Wednesday, 10 June 2009

Messiaen and Ancient Science Fiction

After that last post, I received the following email:
"But there was one modern composer for whom the natural world never lost its innocence."




No matter how original a composer Messiaen may have been, his attitude to music, as his pupil Pierre Boulez pointed out, was quite apart from the radical modernists in Vienna and elsewhere. He always retained a deep attachment to certain aspects of tradition, of which certain references to nature in his work were a symptom. It may be telling that he largely abandons this imagery during what Boulez calls his 'utopian years', after the encounter with Darmstadt. However, I am not sure if it is this traditionalism that is at work in his use of birdsong. For Messiaen sees birds less as a natural force than as fellow composers. Even more than that, birds are for Messiaen, as Deleuze and Guattari might say, a line of flight, not drawing him down and attaching him to the earth, but soaring up and away from it. His music contains a becoming-animal, in the process of which the birds themselves become something else too. Birds for Messiaen are like the Tuareg for Delia Derbyshire, rockets for Joe Meek: a means of escape from the earth and the ground. In one of the clips above he even describes a certain bird's noises as "slow, distant, lunar sounds. Like he's from another planet." 

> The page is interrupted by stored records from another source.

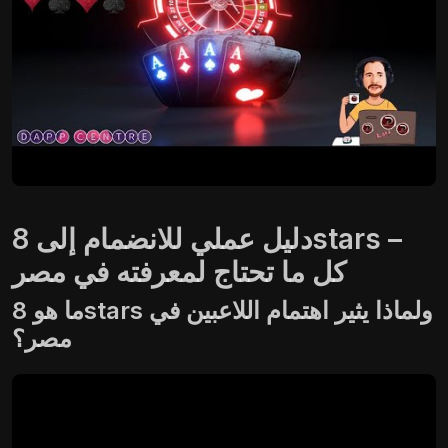
دليل عملي للانضمام إلى 8stars –
كل ما تحتاج لمعرفته في مصر
ما هو 8stars ولماذا يثير اهتمام اللاعبين في
مصر؟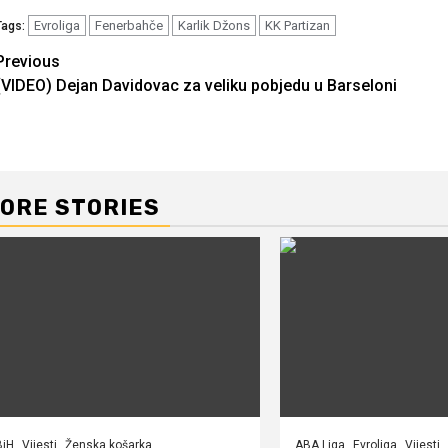
Evroliga
Fenerbahče
Karlik Džons
KK Partizan
Tags:
Continue
Previous
(VIDEO) Dejan Davidovac za veliku pobjedu u Barseloni
Reading
ORE STORIES
BiH
Vijesti
Ženska košarka
ABA Liga
Evroliga
Vijesti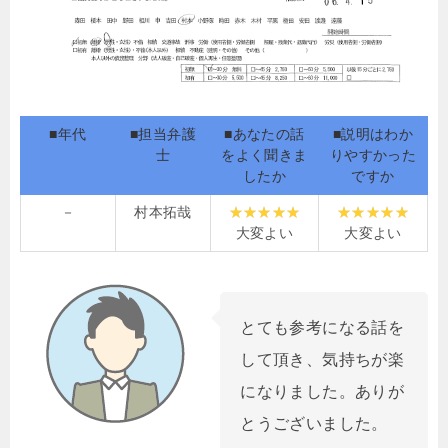
■年代
■担当弁護
■あなたの話
■説明はわか
士
をよく聞きま
りやすかった
したか
ですか
－
村本拓哉
大変よい
大変よい
とても参考になる話を
して頂き、気持ちが楽
になりました。ありが
とうございました。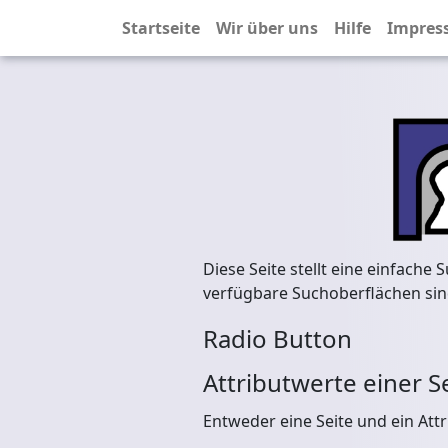
Startseite
Wir über uns
Hilfe
Impres
Diese Seite stellt eine einfache
verfügbare Suchoberflächen sin
Radio Button
Attributwerte einer S
Entweder eine Seite und ein Att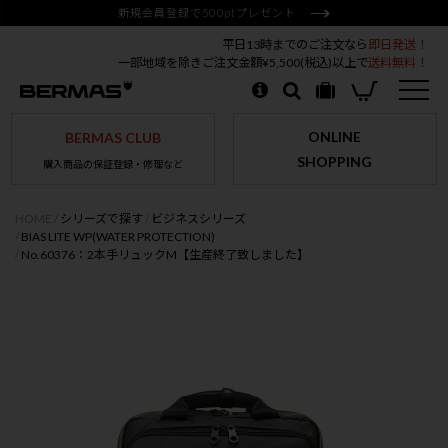
新規会員登録で500ptプレゼント
平日13時までのご注文なら
即日発送！
一部地域を除きご注文金額¥5,500(税込)以上で
送料無料！
ONLINE
BERMAS CLUB
SHOPPING
購入商品の保証登録・修理など
HOME
シリーズで探す
ビジネスシリーズ
BIAS LITE WP(WATER PROTECTION)
No.60376：2本手リュックM【生産終了致しました】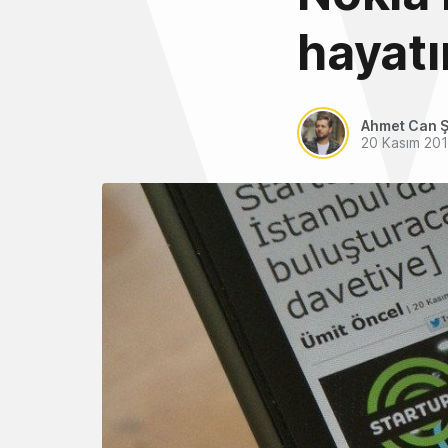
hayatı
Ahmet Can Ş
20 Kasım 20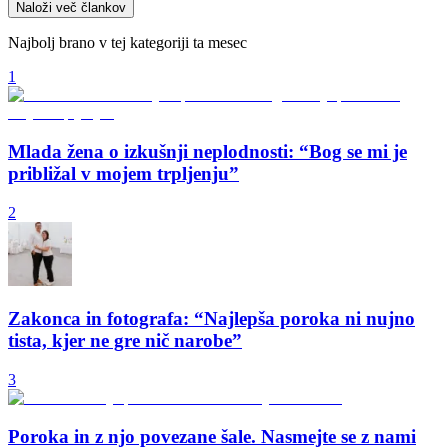
Naloži več člankov
Najbolj brano v tej kategoriji ta mesec
1
Mlada žena o izkušnji neplodnosti: “Bog se mi je
približal v mojem trpljenju”
2
Zakonca in fotografa: “Najlepša poroka ni nujno
tista, kjer ne gre nič narobe”
3
Poroka in z njo povezane šale. Nasmejte se z nami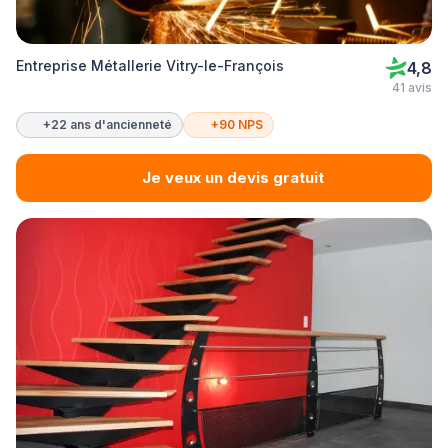
Entreprise Métallerie Vitry-le-François
4,8
41 avis
+22 ans d'ancienneté
+90 NPS
Je veux un devis gratuit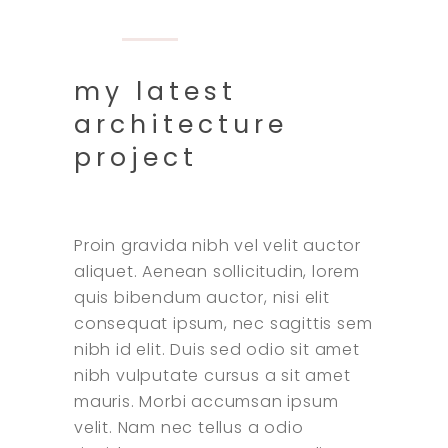
my latest
architecture
project
Proin gravida nibh vel velit auctor
aliquet. Aenean sollicitudin, lorem
quis bibendum auctor, nisi elit
consequat ipsum, nec sagittis sem
nibh id elit. Duis sed odio sit amet
nibh vulputate cursus a sit amet
mauris. Morbi accumsan ipsum
velit. Nam nec tellus a odio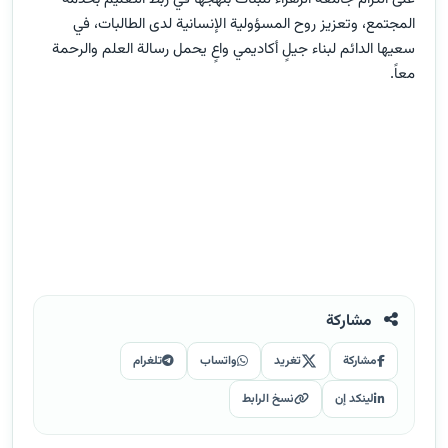
المجتمع، وتعزيز روح المسؤولية الإنسانية لدى الطالبات، في
سعيها الدائم لبناء جيلٍ أكاديمي واعٍ يحمل رسالة العلم والرحمة
معاً.
مشاركة
مشاركة
تغريد
واتساب
تلغرام
لينكد إن
نسخ الرابط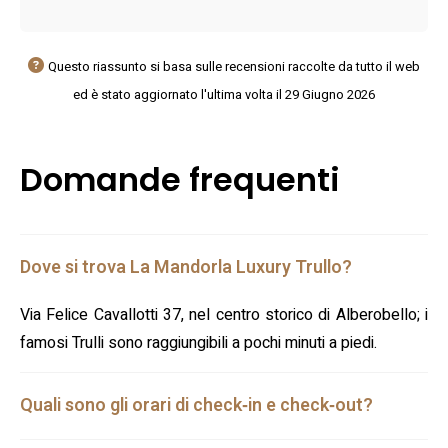
Questo riassunto si basa sulle recensioni raccolte da tutto il web
ed è stato aggiornato l'ultima volta il 29 Giugno 2026
Domande frequenti
Dove si trova La Mandorla Luxury Trullo?
Via Felice Cavallotti 37, nel centro storico di Alberobello; i
famosi Trulli sono raggiungibili a pochi minuti a piedi.
Quali sono gli orari di check‑in e check‑out?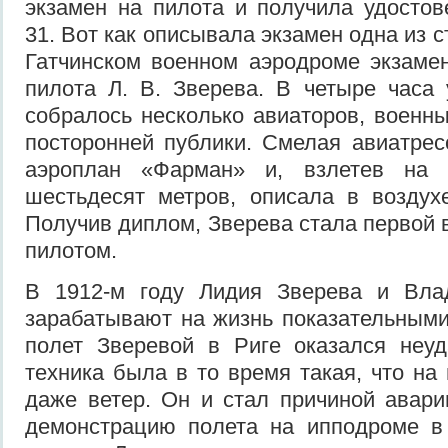
экзамен на пилота и получила удосто
31. Вот как описывала экзамен одна из с
Гатчинском военном аэродроме экзаме
пилота Л. В. Зверева. В четыре часа
собралось несколько авиаторов, военны
посторонней публики. Смелая авиатрес
аэроплан «Фарман» и, взлетев на в
шестьдесят метров, описала в воздух
Получив диплом, Зверева стала первой 
пилотом.
В 1912-м году Лидия Зверева и Вла
зарабатывают на жизнь показательным
полет Зверевой в Риге оказался неуд
техника была в то время такая, что на
даже ветер. Он и стал причиной авар
демонстрацию полета на ипподроме в 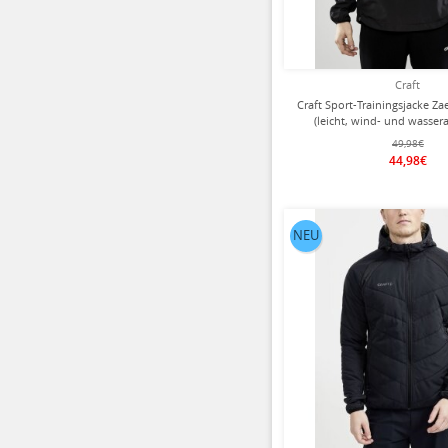
Craft
Craft Sport-Trainingsjacke Za
(leicht, wind- und wasse
schwarz Herren
49,98€
44,98€
NEU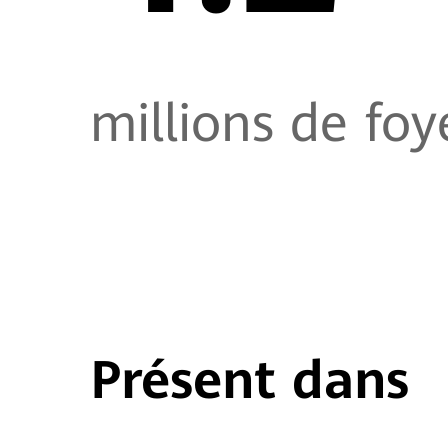
millions de foy
Présent dans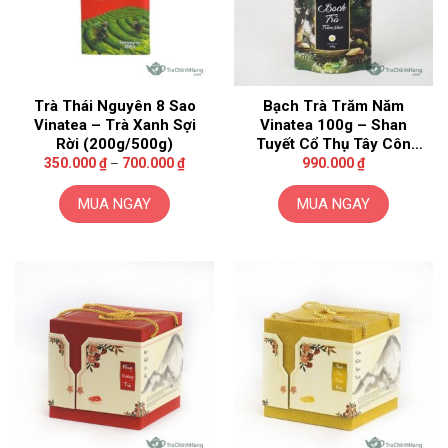
Trà Thái Nguyên 8 Sao
Bạch Trà Trăm Năm
Vinatea – Trà Xanh Sợi
Vinatea 100g – Shan
Rời (200g/500g)
Tuyết Cổ Thụ Tây Côn
Khoảng
Lĩnh
350.000
₫
–
700.000
₫
990.000
₫
giá:
từ
350.000 ₫
MUA NGAY
MUA NGAY
đến
700.000 ₫
Sản
phẩm
này
có
nhiều
biến
thể.
Các
tùy
chọn
có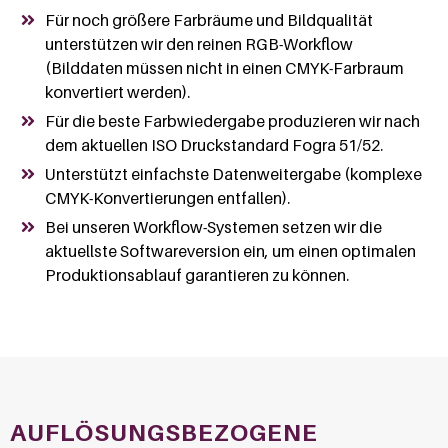
Für noch größere Farbräume und Bildqualität
unterstützen wir den reinen RGB-Workflow
(Bilddaten müssen nicht in einen CMYK-Farbraum
konvertiert werden).
Für die beste Farbwiedergabe produzieren wir nach
dem aktuellen ISO Druckstandard Fogra 51/52.
Unterstützt einfachste Datenweitergabe (komplexe
CMYK-Konvertierungen entfallen).
Bei unseren Workflow-Systemen setzen wir die
aktuellste Softwareversion ein, um einen optimalen
Produktionsablauf garantieren zu können.
AUFLÖSUNGSBEZOGENE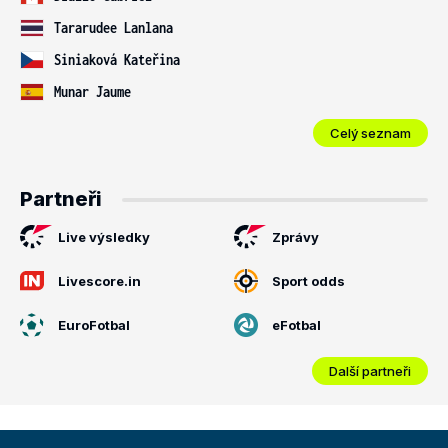
Tararudee Lanlana
Siniaková Kateřina
Munar Jaume
Celý seznam
Partneři
Live výsledky
Zprávy
Livescore.in
Sport odds
EuroFotbal
eFotbal
Další partneři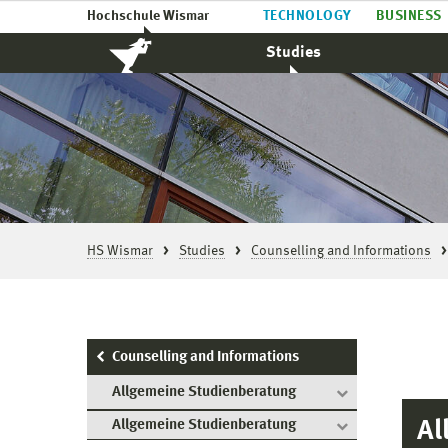
Hochschule Wismar
TECHNOLOGY
BUSINESS
Studies
HS Wismar
Studies
Counselling and Informations
Counselling and Informations
Allgemeine Studienberatung
Al
Allgemeine Studienberatung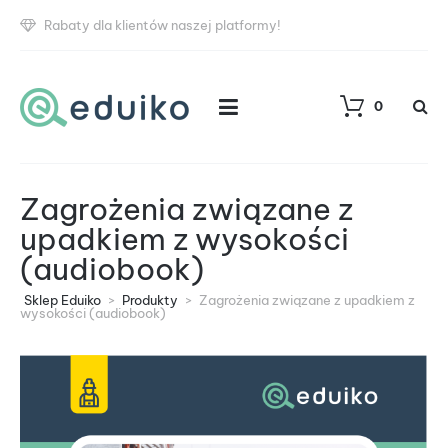
Rabaty dla klientów naszej platformy!
0
Zagrożenia związane z
upadkiem z wysokości
(audiobook)
Sklep Eduiko
>
Produkty
>
Zagrożenia związane z upadkiem z
wysokości (audiobook)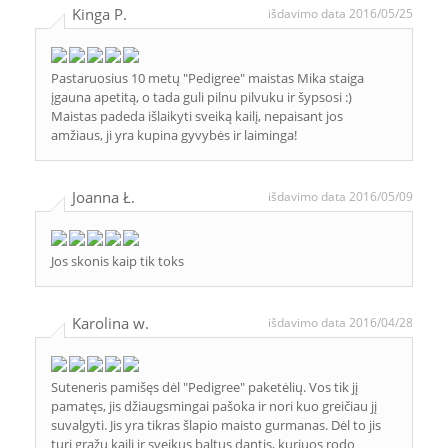
Kinga P.
išdavimo data 2016/05/25
Pastaruosius 10 metų "Pedigree" maistas Mika staiga
įgauna apetitą, o tada guli pilnu pilvuku ir šypsosi :)
Maistas padeda išlaikyti sveiką kailį, nepaisant jos
amžiaus, ji yra kupina gyvybės ir laiminga!
Joanna Ł.
išdavimo data 2016/05/09
Jos skonis kaip tik toks
Karolina w.
išdavimo data 2016/04/28
Suteneris pamišęs dėl "Pedigree" paketėlių. Vos tik jį
pamatęs, jis džiaugsmingai pašoka ir nori kuo greičiau jį
suvalgyti. Jis yra tikras šlapio maisto gurmanas. Dėl to jis
turi gražų kailį ir sveikus baltus dantis, kuriuos rodo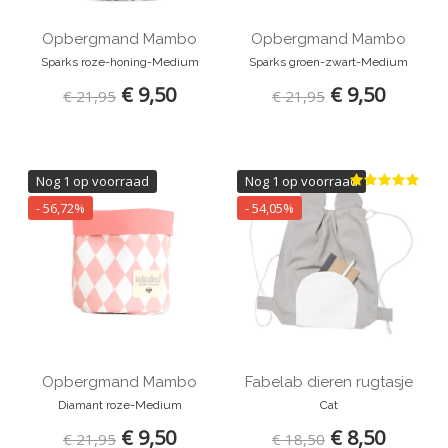
Opbergmand Mambo
Opbergmand Mambo
Sparks roze-honing-Medium
Sparks groen-zwart-Medium
€ 9,50
€ 9,50
€ 21,95
€ 21,95
Nog 1 op voorraad
Nog 1 op voorraad
- 56,72%
- 54,05%
Opbergmand Mambo
Fabelab dieren rugtasje
Diamant roze-Medium
Cat
€ 9,50
€ 8,50
€ 21,95
€ 18,50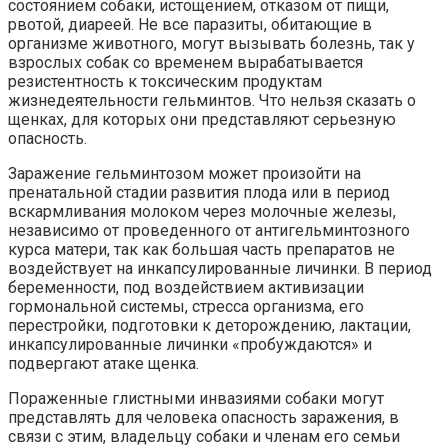
состоянием собаки, истощением, отказом от пищи,
рвотой, диареей. Не все паразиты, обитающие в
организме животного, могут вызывать болезнь, так у
взрослых собак со временем вырабатывается
резистентность к токсическим продуктам
жизнедеятельности гельминтов. Что нельзя сказать о
щенках, для которых они представляют серьезную
опасность.
Заражение гельминтозом может произойти на
пренатальной стадии развития плода или в период
вскармливания молоком через молочные железы,
независимо от проведенного от антигельминтозного
курса матери, так как большая часть препаратов не
воздействует на инкапсулированные личинки. В период
беременности, под воздействием активизации
гормональной системы, стресса организма, его
перестройки, подготовки к деторождению, лактации,
инкапсулированные личинки «пробуждаются» и
подвергают атаке щенка.
Пораженные глистными инвазиями собаки могут
представлять для человека опасность заражения, в
связи с этим, владельцу собаки и членам его семьи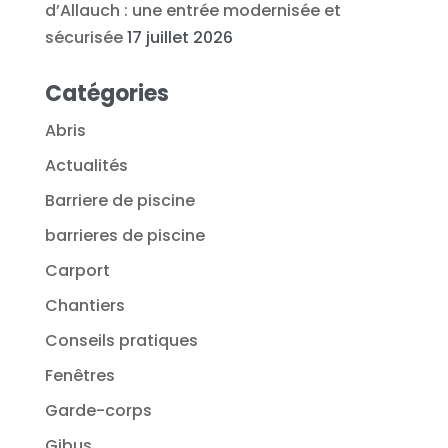
d’Allauch : une entrée modernisée et
sécurisée
17 juillet 2026
Catégories
Abris
Actualités
Barriere de piscine
barrieres de piscine
Carport
Chantiers
Conseils pratiques
Fenêtres
Garde-corps
Gibus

At a recent lecture at the School of Oriental and African Studies in London, Catherine Hezser developed a theory of ancient science fiction. Based on Biblical, rabbinical, and other Graeco-Roman texts concerning people being spoken to by extra-terrestrial visitors and lifted up above the earth, such imaginary voyages, Hezser claimed, are invariably connected with some kind of vision of Utopia. Like Alexander, Messiaen has been lifted to the Heavens by a flock of birds, in order that he may look down upon the earth and see it all as one, synthesizing all of its diverse sounds into his own unique musical language.